George Washington Papers

To George Washington from Brigadier General Peter Muhlenberg, 22 October 1778

From Brigadier General Peter Muhlenberg

Westpoint Octobr 22d 1778.


As the present Campaign seems nearly at an end, I must request your Excellencys permission to go to Virginia, as soon as the Troops go into Winter Quarters, in order to Settle my Affairs there—I went to Virginia last Winter for that purpose but having receivd some intimation on my Way at Yorktown, how the dispute between Genl Woodford & myself was like to be settled, I had no intention to continue in the Service on those terms,1 but thought to return to Virginia imediately, & should have done so, if Your Excellency had not Thought it necessary for me to stay at that time, as no other Genl Officer of the Virginia Line was present—I left my Household Furniture, Stock &c. in the Glebe in Dunmore, which I rented for one Year from the 10th of January last under the care of an Overseer, who I am informd is gone on the Indian Expedition & The Vestry likewise inform me, They wish my Effects removd, to make room for a Minister.2 As the Enemy have nearly broke me up in Philadelphia I wish to Save the little I have left in Virginia, as I could not in Justice to my Family continue in the Service unless I knew them in some sort provided for. I do not mean to ask Permission to go, so long as Your Excellency shall Think my Services are wanted. I have the Honor to be Your Excellencys Most Obedt hble Servt

P: Muhlenberg


1For the dispute over the relative ranks of Virginia brigadier generals Muhlenberg, William Woodford, George Weedon, and Charles Scott during the winter of 1777–78, and the settlement that ranked Woodford ahead of Muhlenberg, see GW to Henry Laurens, 1 Jan. 1778, and note 8 to that document; GW to a Continental Camp Committee, 1 Mar. 1778, and note 1 to that document; Muhlenberg to GW, 10 April 1778; GW to Muhlenberg, 10 April 1778; and GW to Henry Laurens, 18 April 1778.
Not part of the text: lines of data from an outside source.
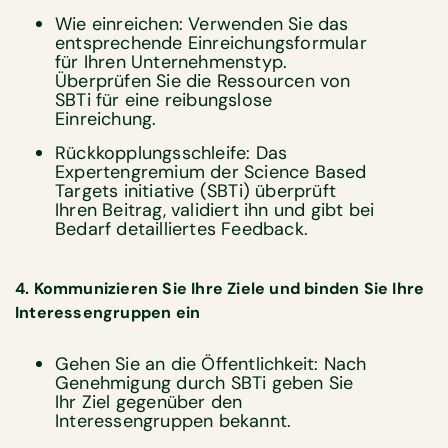
Wie einreichen: Verwenden Sie das
entsprechende Einreichungsformular
für Ihren Unternehmens­typ.
Überprüfen Sie die Ressourcen von
SBTi für eine reibungslose
Einreichung.
Rückkopplungsschleife: Das
Expertengremium der Science Based
Targets initiative (SBTi) überprüft
Ihren Beitrag, validiert ihn und gibt bei
Bedarf detailliertes Feedback.
4. Kommunizieren Sie Ihre Ziele und binden Sie Ihre
Interessengruppen ein
Gehen Sie an die Öffentlichkeit: Nach
Genehmigung durch SBTi geben Sie
Ihr Ziel gegenüber den
Interessengruppen bekannt.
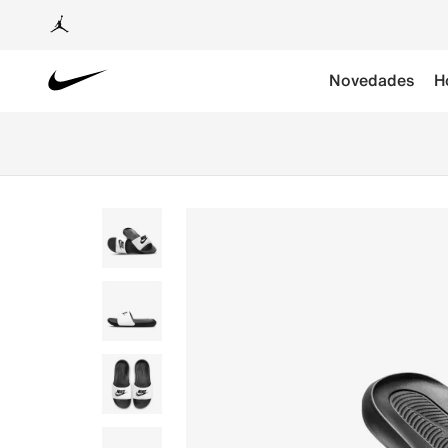
Novedades
H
2Before the war, Muhlenberg had been the minister of a German Lutheran congregation at Woodstock in Dunmore County, Va., which had been renamed Shanando County effective 1 Feb. 1778 and later became known as Shenandoah County (see Va. Statutes [Hening] description begins William Waller Hening, ed. The Statutes at Large; Being a Collection of All the Laws of Virginia, from the First Session of the Legislature, in the Year 1619. 13 vols. 1819–23. Reprint. Charlottesville, Va., 1969. description ends , 9:424).